From the outset, Professor Barnowl asserts that the criteria for enfranchisement is reason and, according to him, very few women possess such faculties. Instead "The ordinary woman is actuated by instinct--sentimental instinct, but still instinct." He goes on to claim that women are ruled by that unreliable organ, the heart, and, for that reason as well, are not fit to vote for Members of Parliament. From that argument the Professor proceeds to call forth more traditional tactics used throughout the century when debating against women's capabilities. If women are so able to think and succeed why have so few been great geniuses, Mozarts, Donizettis, even chefs? Unlike Mill, this author is unable to see where women's socialization and formal education (or lack thereof) might have resulted in a shortage of "geniuses."

This essay serves as an appropriate end piece because it reestablishes the definitions of men and women as separate and different. Unable to move beyond a binary method of conceptualizing gender, the author of this work cannot consider calling women "persons"; such a revision would open up the space for massive amounts of change and a reevaluation of the oppositional framework employed by Victorians to understand, among other things, gender roles and relations.

Conclusion
After exploring how Punch casts the debate surrounding female suffrage, I have concluded that the most problematic facet of Mill's suggestions, in both his support of women's equality under the law and later in The Subjection of Women, was his refutation of the notion that men and women figure as opposites with the "masculine" connotating intellect, culture, abstract, profound thinking, and individualism and the "feminine" involving emotion, nature, superficiality and self-abnegation. According to Mill, qualities considered to be naturally feminine only seemed natural because there was nothing to compare them to:
Standing on the ground of common sense and the constitution of the human mind, I deny that any one knows, or can know, the nature of the two sexes, as long as they have only been seen in their present relation to one another....What is now called the nature of women is an eminently artificial thing--the result of forced repression in some directions, unnatural stimulation in others.

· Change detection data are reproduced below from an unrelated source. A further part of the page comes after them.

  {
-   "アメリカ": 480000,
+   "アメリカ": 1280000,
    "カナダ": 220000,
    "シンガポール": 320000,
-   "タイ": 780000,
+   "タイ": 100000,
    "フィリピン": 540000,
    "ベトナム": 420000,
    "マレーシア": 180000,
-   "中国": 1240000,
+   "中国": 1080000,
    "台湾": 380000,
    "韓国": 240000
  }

It may be asserted without scruple, that no other class of dependents have had their character so entirely distorted from its natural proportions by their relation with their masters...( Subjection 22)

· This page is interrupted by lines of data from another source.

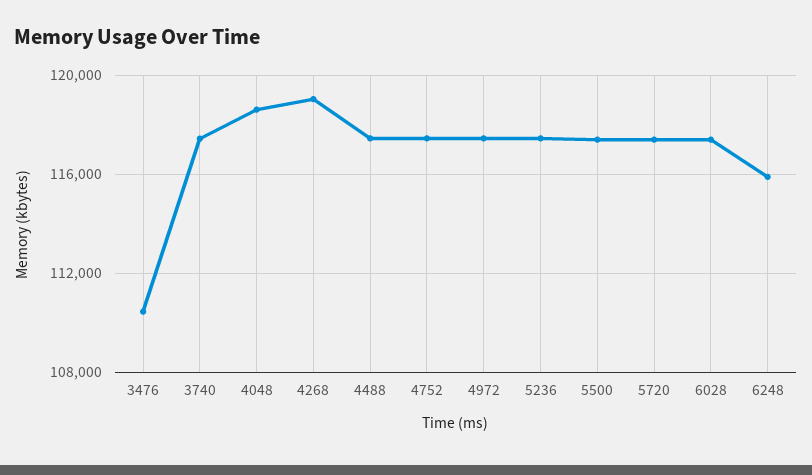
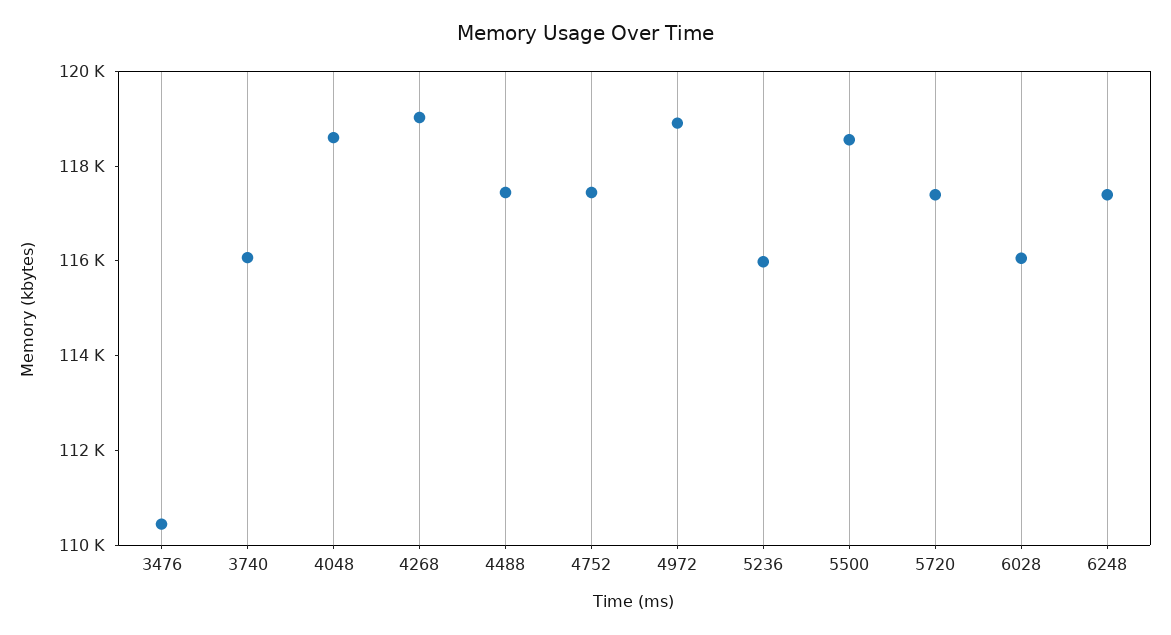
  {
    "3476": 110500,
-   "3740": 117500,
+   "3740": 116000,
    "4048": 118500,
    "4268": 119000,
    "4488": 117500,
    "4752": 117500,
-   "4972": 117500,
+   "4972": 119000,
-   "5236": 117500,
+   "5236": 116000,
-   "5500": 117500,
+   "5500": 118500,
    "5720": 117500,
-   "6028": 117500,
+   "6028": 116000,
-   "6248": 116000
+   "6248": 117500
  }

Here Mill challenges the binaries central to Victorian thinking and western patriarchal culture more generally. For this reason, above all others, Mill's arguments did not succeed in convincing a majority of fellow MPs or English society at large. Within the House of Commons, as Mill rightly observed, "every one who has attempted to argue at all [with Mill's suggestion], has argued against something which is not before the House..." (Hansard 842). Similarly, in the pages of Punch we do not see any reasonable arguments against female enfranchisement. On the contrary, an emphasis is placed on the insistence that women are women rather than persons as Mill's revision to the Representation of the People Bill of 1867 suggested. This seemingly trivial differentiation is actually quite revealing; in transferring the debate from the issue of women's qualifications as voters (Mill's emphasis) to the question of "what defines a woman," periodicals like Punch ensured against the passage of female suffrage while drawing attention to the real anxiety impeding such legislative change. For in asking "what defines a women" one opens up space for a challenging of the binary framework distinguishing between the "masculine" and the "feminine." Victorians feared such a challenge. This fear centered around English identity, both on the personal and public levels. For to call into question the validity of categories like masculine/male and feminine/female would be to challenge the conceptual tools Victorian used, and, arguably, Western cultures continue to use today, to understand and control an otherwise potentially chaotic and quickly changing society.